China’s May exports drop 0.8% amid weak external demand; faster GDP growth expected
Published: Jun 07, 2023 09:48 PM
A cargo ship is berthed for loading and unloading containers at a terminal of the Port of Lianyungang in East China's Jiangsu Province on June 5, 2023. From January to May, the port handled 124 million tons of cargo, up 12 percent year-on-year. Photo: VCG

A cargo ship is berthed for loading and unloading containers at a terminal of the Port of Lianyungang in East China's Jiangsu Province on June 5, 2023. Photo: VCG

China's exports dropped by 0.8 percent year-on-year in May, due to weak external demand amid economic woes in major economies, while imports returned to growth during the month thanks to improving domestic demand, according to official data on Wednesday. 

The fall in exports prompted foreign media hype about doubts on China's growth prospects. However, experts said that such a hype does not reflect the sustained recovery in China. Also, the World Bank has raised China's growth forecast for 2023, citing the recovery. 

In May, China's total trade expanded by 0.5 percent year-on-year to 3.45 trillion yuan ($485 billion), with exports dropping 0.8 percent to 1.95 trillion yuan and imports growing 2.3 percent year-on-year to 1.5 trillion yuan, according to data from the General Administration of Customs (GAC).

The expansion in imports in May exceeded market expectations, bolstered by the steady domestic economic recovery, Zhou Maohua, an economist at Everbright Bank, told the Global Times on Wednesday.

Rising imports of upstream bulk commodities such as iron ore, crude oil, soybeans and other products reflected moves by domestic enterprises to restock in response to the gradual recovery of market demand, Zhou said.

The growth in imports in May reversed a 0.8 percent drop in April.

The contraction in exports growth was due in part to a high base during the same period last year, experts noted. 

The base was significantly higher, which means lower year-on-year growth rates for exports this year, Wang Qing, chief macroeconomic analyst at Golden Credit Rating International, told the Global Times on Wednesday.

Still, weak demand overseas, particularly in advanced economies such as the US, may have played a major role behind the contraction in growth in May, according to experts.

In the first five months of 2023, exports to the US, which remained China's third-largest trading partner, fell 8.5 percent year-on-year. The EU remained the second-largest trading partner, with exports to the bloc growing 2.4 percent. 

As external demand will remain weak, the focus for promoting an economic recovery will be on boosting internal consumption and investment, Wang said, adding that there will be more efforts to optimize and stabilize the trade structure.

In stark contrast to falling exports to some advanced economies, China's exports to ASEAN and countries and regions along the Belt and Road Initiative route grew 16.4 percent and 21.6 percent in the first five months, respectively, according to the GAC. 
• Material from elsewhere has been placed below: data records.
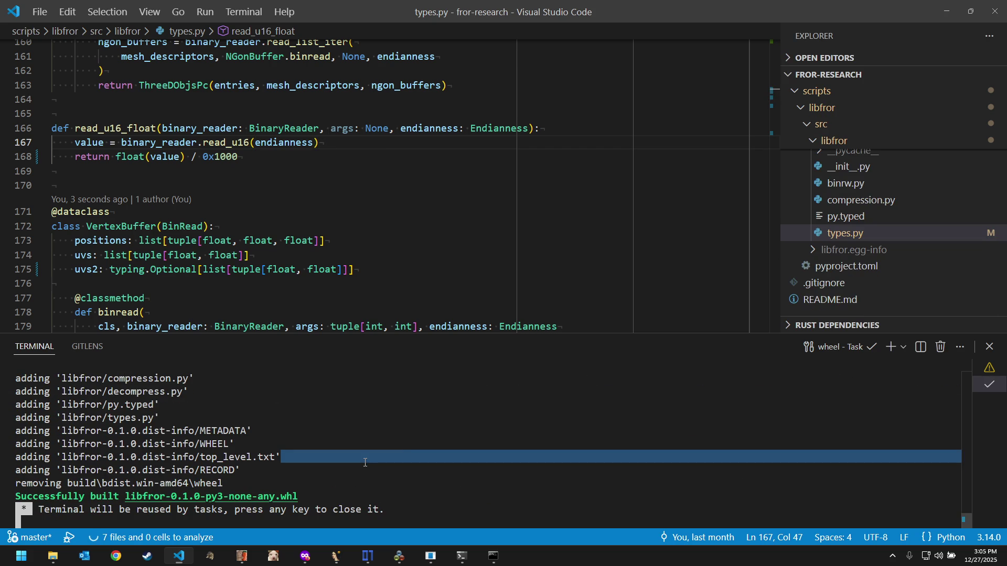
click(400, 452)
Step: Relaunch Blender from the Command Palette, which fails with a server timeout
click(402, 172)
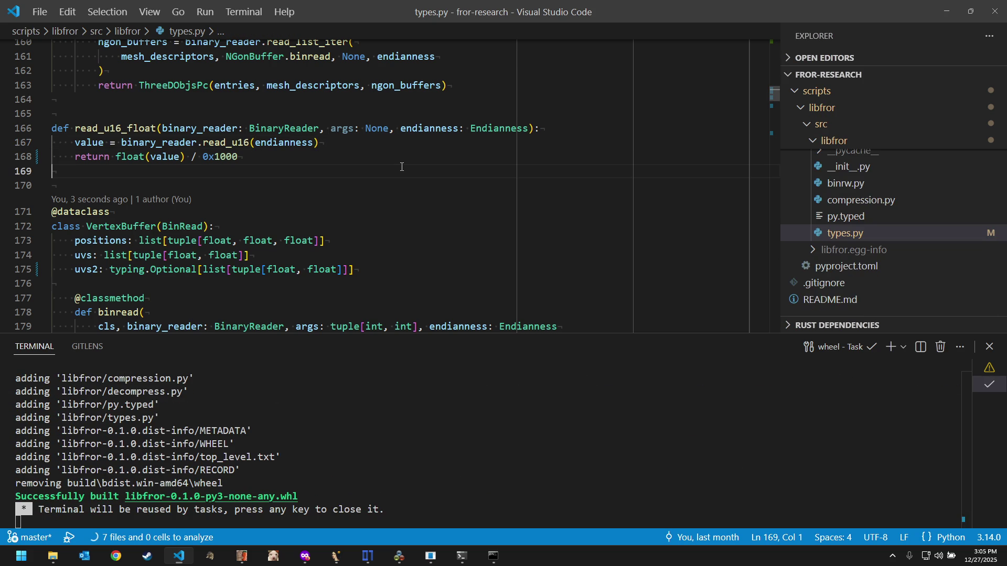
key(ctrl+shift+p)
key(Down)
key(Return)
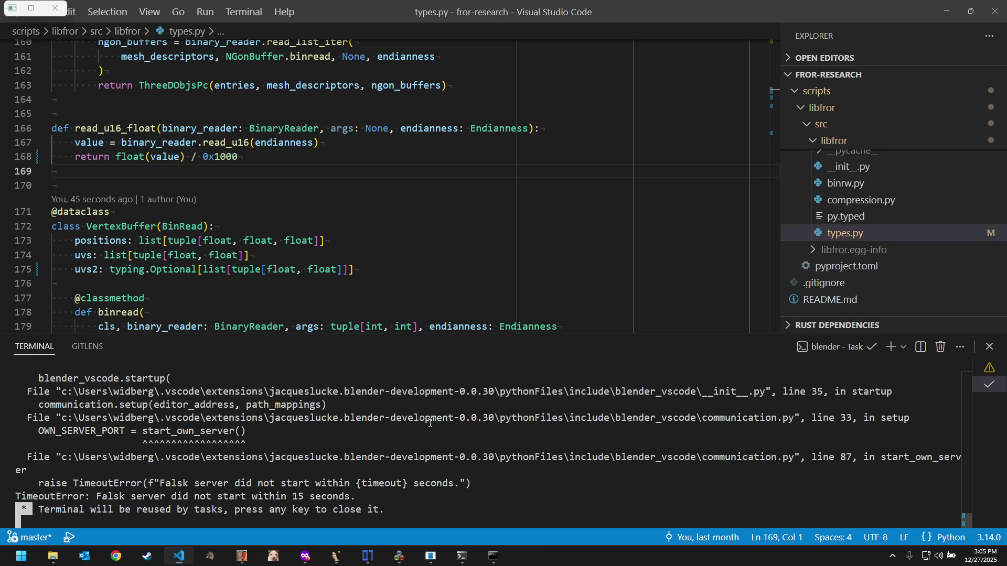
Step: Close the failed Blender task terminal and peek at the python console window from the taskbar
key(Return)
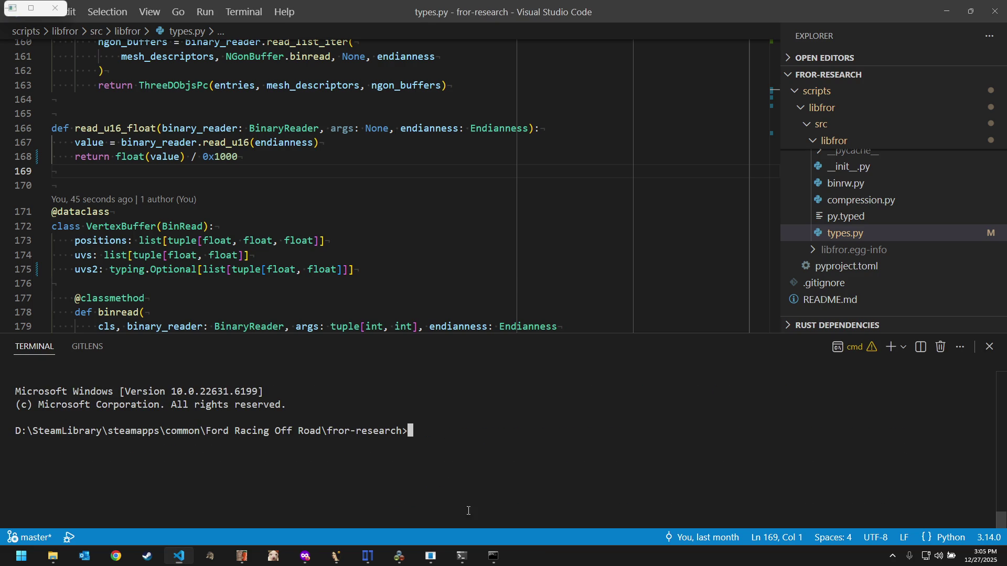
right_click(493, 556)
click(493, 536)
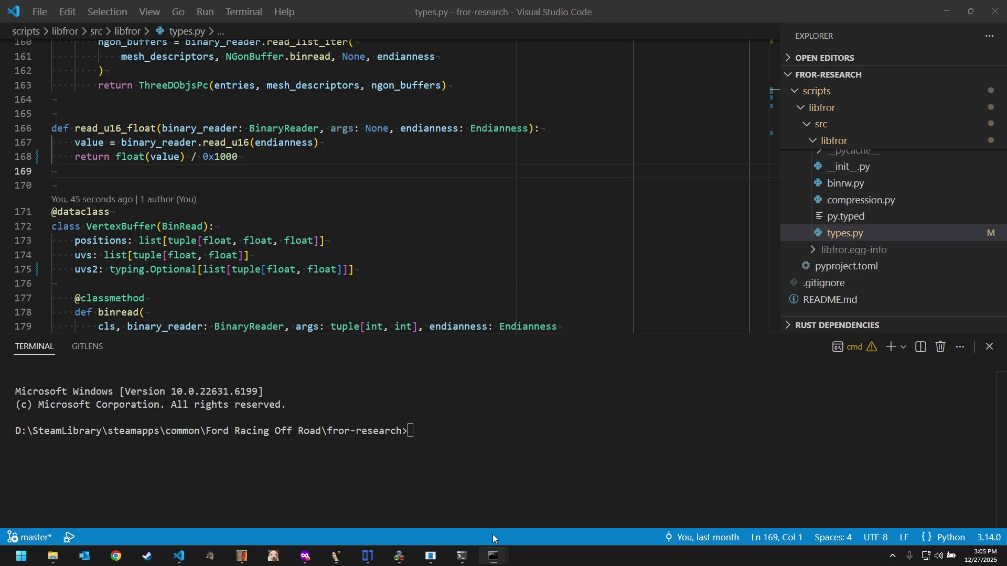
click(472, 556)
click(467, 558)
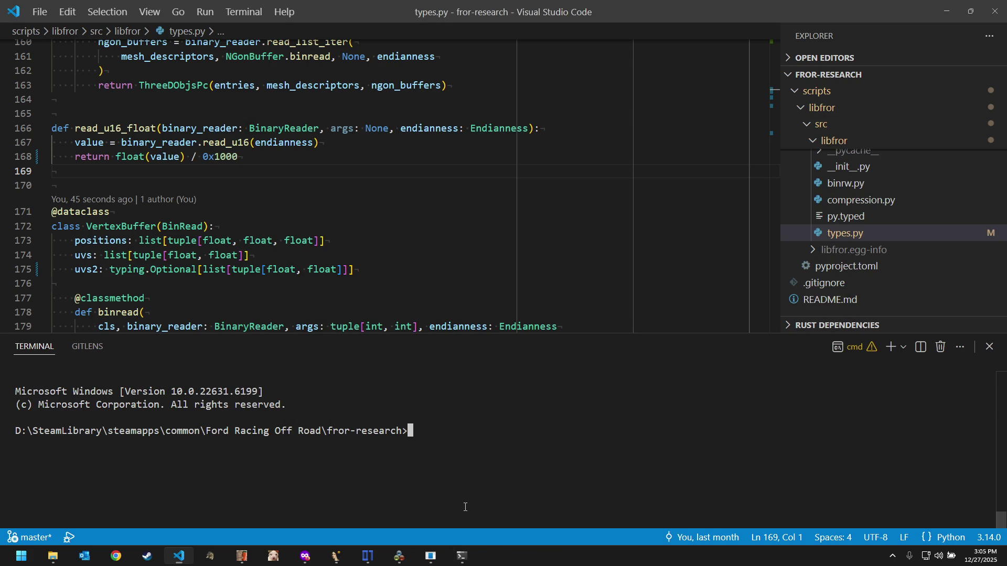
Step: Start Blender with the Ford Racing importer add-on loaded via Blender: Start
click(244, 157)
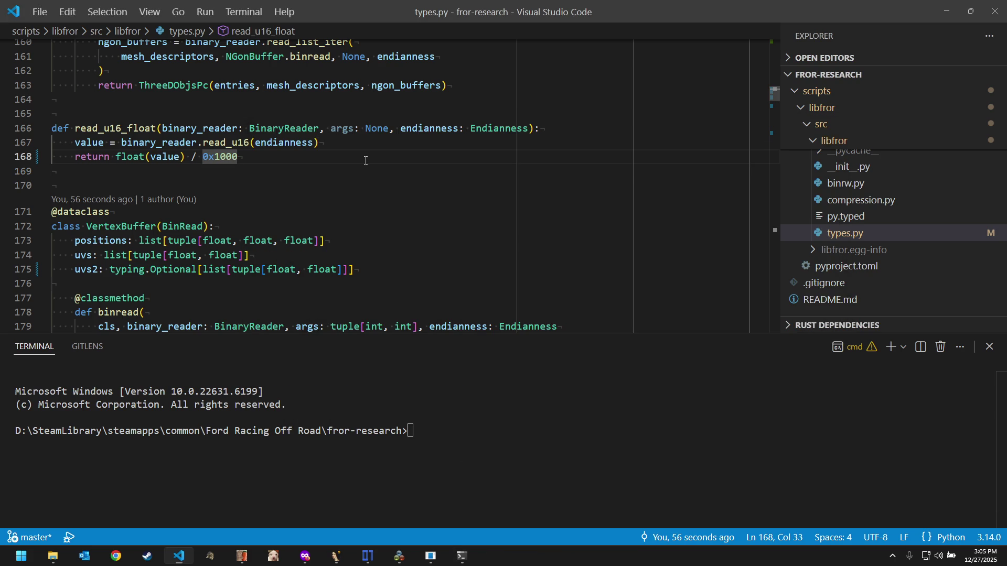
key(ctrl+shift+p)
key(ctrl+shift+p)
key(Return)
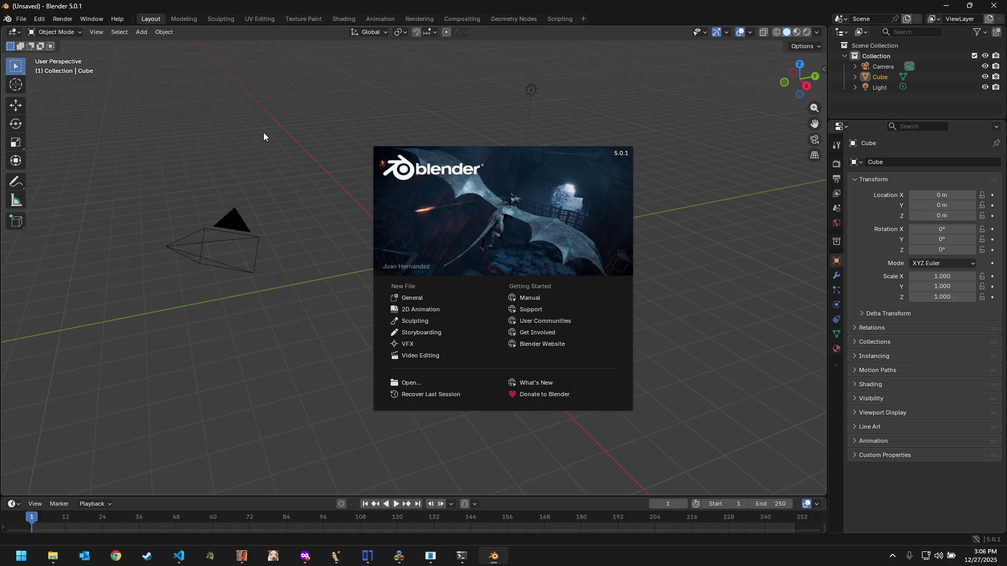
Step: Import the Ford Racing Off Road model from the F150_09 bookmark, then switch back to VS Code
click(272, 139)
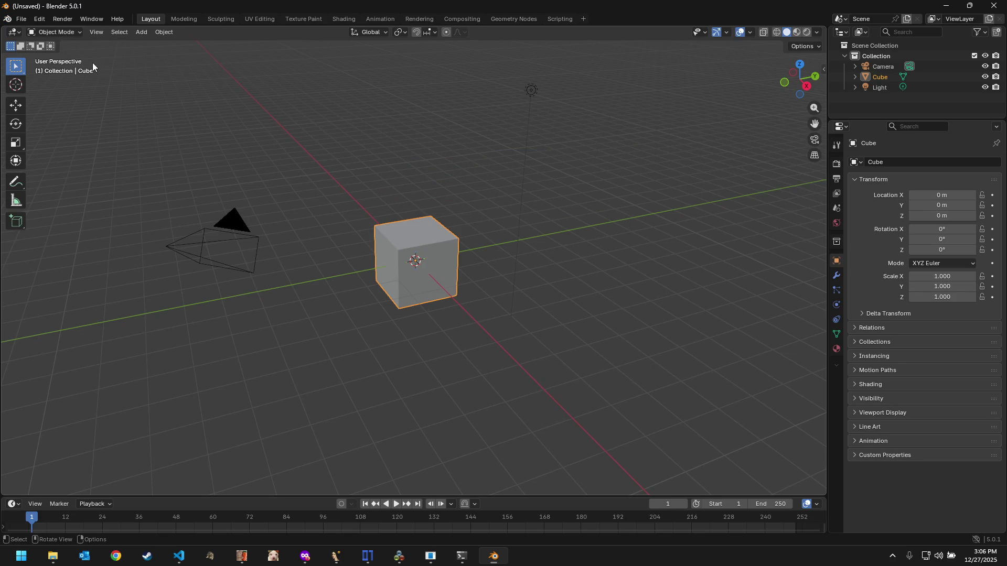
click(21, 18)
mouse_move(47, 168)
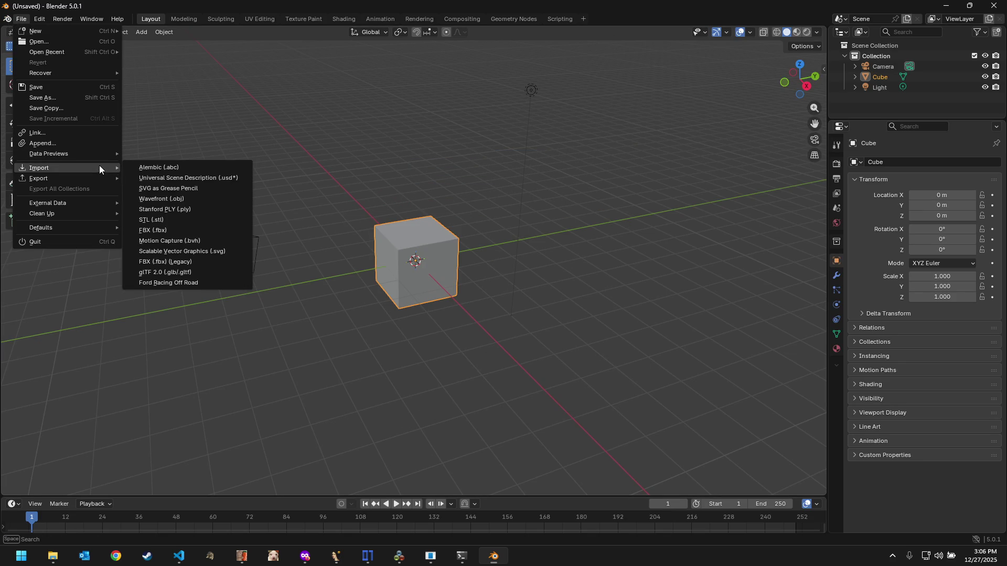
click(190, 282)
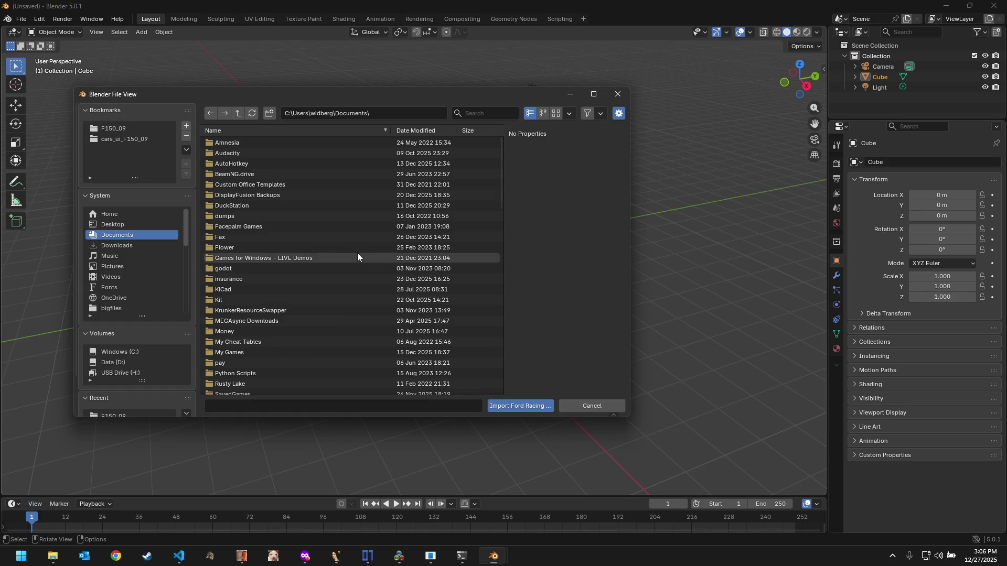
click(146, 127)
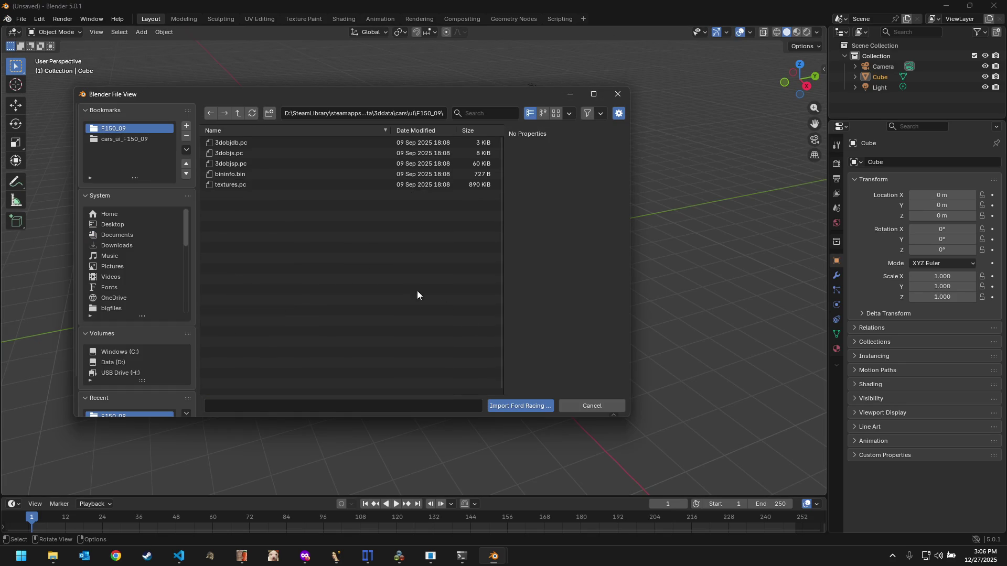
click(516, 402)
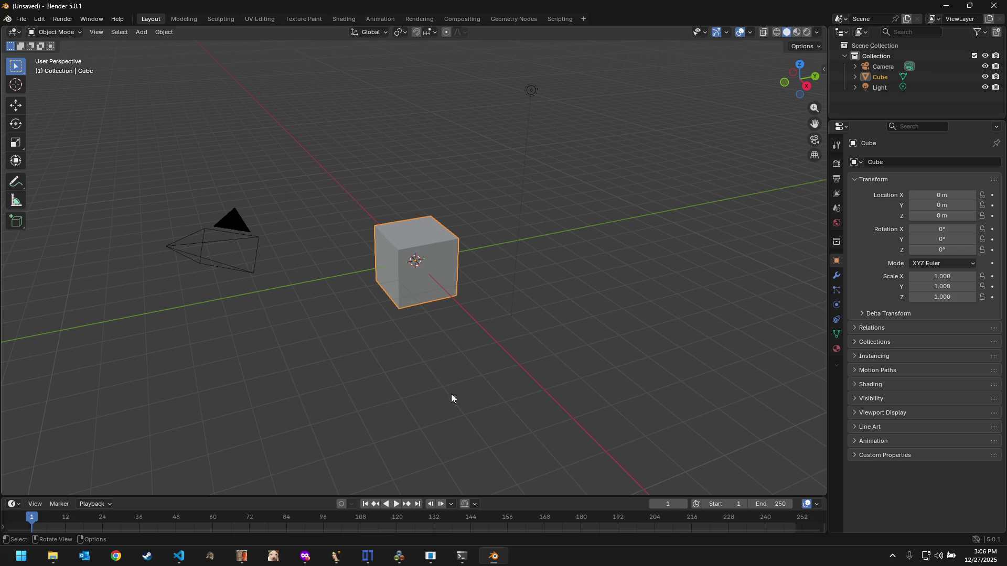
click(180, 557)
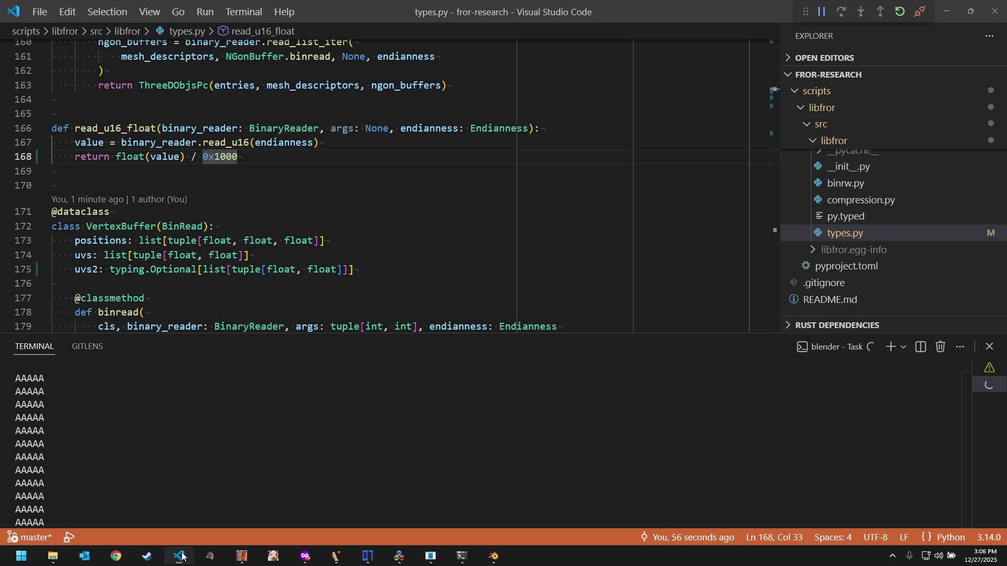
Step: Interrupt the runaway import in the terminal with Ctrl+C and quit Blender
click(302, 435)
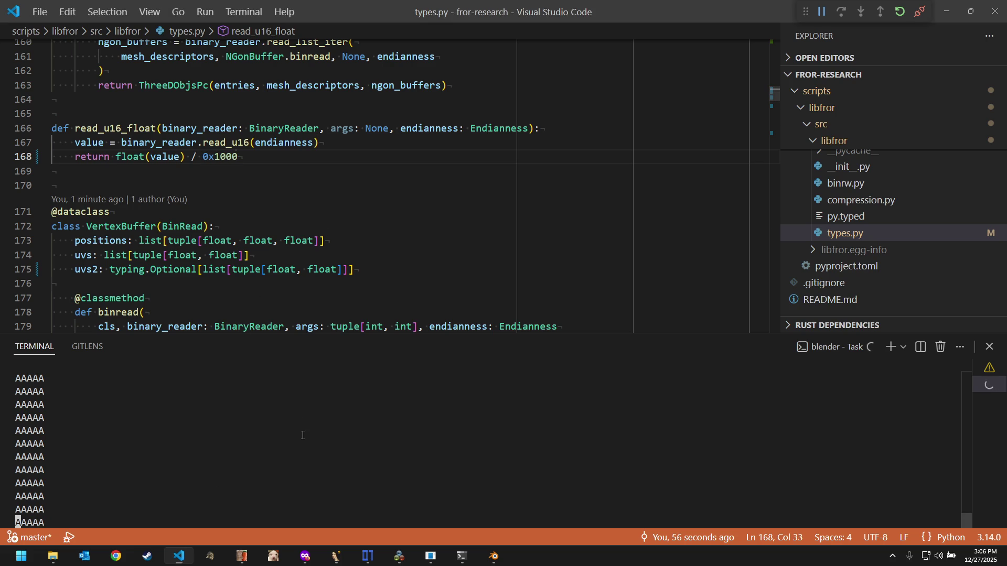
key(ctrl+c)
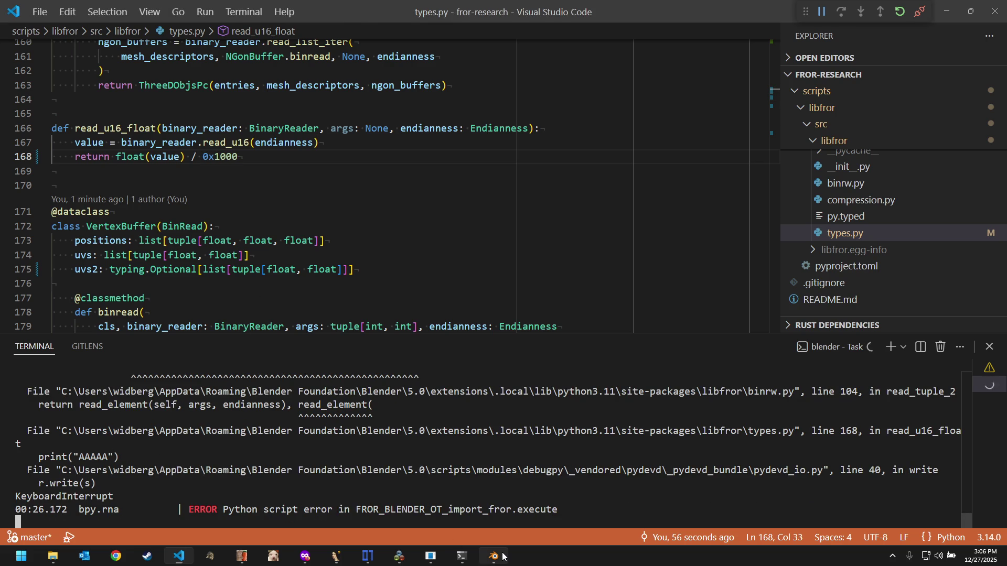
click(493, 556)
click(1000, 9)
In total, from January to May, China's foreign trade expanded 4.7 percent year-on-year, reaching 16.77 trillion yuan, the GAC data showed. Exports rose by 8.1 percent year-on-year, while imports grew by 0.5 percent.

The GAC data also highlighted the crucial role of Chinese private enterprises in foreign trade. In the first five months, their total trade was up by 13.1 percent to 8.86 trillion yuan, accounting for 52.8 percent of total trade. 

The data also reflected strong export momentum for China's mechanical and electrical products, which were up 9.5 percent to 5.57 trillion yuan. Vehicle exports totaled 266.78 billion yuan, up 124.1 percent. 

China's vehicle exports in April were up 150 percent year-on-year to 425,000 units, data from the China Association of Automobile Manufacturers showed on Monday, with new-energy vehicles becoming a major component of vehicle exports. 

Underscoring growing expectations for China's economic recovery, the World Bank on Tuesday further revised China's GDP growth forecast to 5.6 percent for 2023, up 1.3 percentage points from the previous estimate in January.

The World Bank noted that global activity is projected to slow with a pronounced deceleration in advanced economies and a sizable pick-up in China for 2023 as a whole. Growth is projected to rebound more quickly than previously expected in China, which reflects the economic reopening and supportive policy environment. 

Amid China's bright prospects, experts said that while challenges linger, they remain confident for the upcoming quarters, with measures to support trade and domestic consumption further taking effect. 

Pan Helin, joint director of the Research Center for Digital Economics and Financial Innovation affiliated with Zhejiang University's International Business School, projected stable trade in the second quarter and further improvement in the third quarter. 

The General Office of the State Council, China's cabinet, has called for more efforts to further stabilize the nation's foreign trade and optimize its structure.

It targeted five aspects, including stepping up financial support and optimizing the trade development environment. It also called for efforts to continuously expand market and export scale for key products.